DK Times, a multilingual news app I built, has shipped 60+ releases across the App Store and Google Play. A cadence like that teaches you things no tutorial covers.
EAS + OTA changes your release psychology
With Expo Application Services, JS-only changes ship as over-the-air updates — no store review, live in minutes. Native changes (new SDK, new permissions) need a full build and review. This split changes how you plan: batch native changes into infrequent, well-tested releases; let everything else flow continuously.
The discipline that matters: know which kind of change you're making before you make it. Accidentally depending on a native change in an OTA update is the classic foot-gun.
Your oldest user is your real target
Users sit on old versions for months. Every API response, every push notification payload, every deep link must work for versions you shipped a year ago. Practical rules:
- Never remove a field from an API response; add new ones
- Version your notification payload handling
- Feature-flag server-side, so old clients degrade gracefully
Push notifications are a system, not a feature
For a news app, notifications are half the product.
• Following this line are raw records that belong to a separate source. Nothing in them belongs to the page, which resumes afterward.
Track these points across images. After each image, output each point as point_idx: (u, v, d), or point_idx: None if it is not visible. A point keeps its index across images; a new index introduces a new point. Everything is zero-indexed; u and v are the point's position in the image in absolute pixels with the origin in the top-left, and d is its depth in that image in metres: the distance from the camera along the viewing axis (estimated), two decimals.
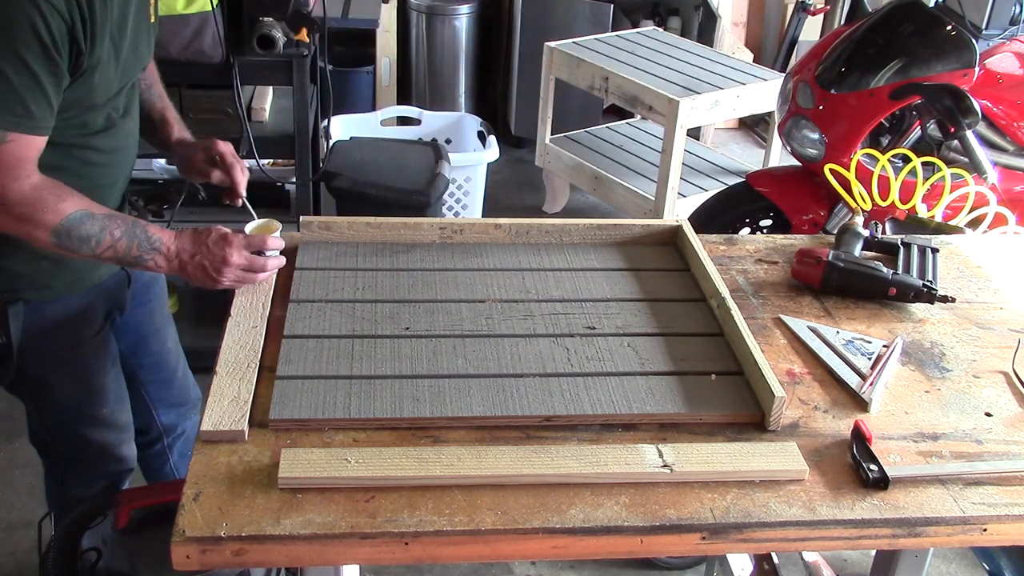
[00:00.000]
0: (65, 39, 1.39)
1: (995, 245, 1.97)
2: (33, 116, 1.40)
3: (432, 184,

The hard parts were never sending them — they were token lifecycle (refresh, invalidation on reinstall), per-language topic segmentation across 8 languages, and not double-notifying a user on two devices. Budget real engineering time here.
Review rejections are a tax — minimize the rate
App review will reject you for things that passed ten times before. What kept our rejection rate low: a demo account in review notes, screenshots that match the actual build, and never shipping a "coming soon" screen. When rejected, reply politely and resubmit fast — arguing costs days.
The meta-lesson
Mobile punishes big-bang releases. Sixty small releases beat six big ones: smaller blast radius, faster feedback, and a team that treats shipping as routine instead of an event.